Marriage is still a highly privileged legal category, and obviously a highly privileged social category as well...From a legal perspective, the category is still really quite separate from any couple relationship type category that is recognised in this amendment.[22]

3.29      Dr Challis rejected claims that the Bill undermines the centrality and status of marriage, telling the committee, 'We feel this really has been exaggerated and that there is not any evidence for this.'[23]

3.30      The Gay and Lesbian Equality (WA) Inc agreed that such claims are 'unfounded', describing them as 'nonsense' and identifying an ulterior motive:

The true reason behind such religious groups pushing the idea of 'marriage sanctity' and 'devaluing marriage' is to deliberately try to exclude same-sex couples from equal treatment for their relationships and to perpetuate the discrimination faced by same-sex couples.[24]

Alternatives to 'couple relationship'

3.31      In addition to critiquing the new terminology, some submissions and evidence provided the committee with suggestions as to how the Bill might be improved.

# What you have to do:
List every numbered paragraph label, such as "3.29," that appears in the passage about marriage and the Bill.

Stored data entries
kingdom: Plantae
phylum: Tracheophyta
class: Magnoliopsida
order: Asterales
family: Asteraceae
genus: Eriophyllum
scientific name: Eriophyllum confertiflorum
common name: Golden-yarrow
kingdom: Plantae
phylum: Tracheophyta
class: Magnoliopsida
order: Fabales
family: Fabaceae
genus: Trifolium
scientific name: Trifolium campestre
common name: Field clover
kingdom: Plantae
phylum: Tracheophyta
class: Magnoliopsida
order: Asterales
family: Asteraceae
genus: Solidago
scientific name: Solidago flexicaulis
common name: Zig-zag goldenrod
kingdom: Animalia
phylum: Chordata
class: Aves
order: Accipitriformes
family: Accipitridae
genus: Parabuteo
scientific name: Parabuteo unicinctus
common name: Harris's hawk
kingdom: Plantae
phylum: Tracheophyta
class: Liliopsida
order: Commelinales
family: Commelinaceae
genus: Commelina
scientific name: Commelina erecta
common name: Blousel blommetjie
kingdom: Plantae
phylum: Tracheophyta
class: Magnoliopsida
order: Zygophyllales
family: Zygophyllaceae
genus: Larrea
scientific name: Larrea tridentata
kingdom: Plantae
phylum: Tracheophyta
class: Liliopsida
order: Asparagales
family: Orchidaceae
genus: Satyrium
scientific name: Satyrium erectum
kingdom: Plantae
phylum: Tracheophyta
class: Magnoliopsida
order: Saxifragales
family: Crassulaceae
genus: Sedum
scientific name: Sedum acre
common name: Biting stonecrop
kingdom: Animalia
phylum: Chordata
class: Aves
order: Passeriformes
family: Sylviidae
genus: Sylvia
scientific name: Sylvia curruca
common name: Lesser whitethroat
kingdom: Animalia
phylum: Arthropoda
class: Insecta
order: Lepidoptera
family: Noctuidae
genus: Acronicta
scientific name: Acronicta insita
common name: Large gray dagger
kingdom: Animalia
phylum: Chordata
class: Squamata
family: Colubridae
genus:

# Result:
3.29, 3.30, 3.31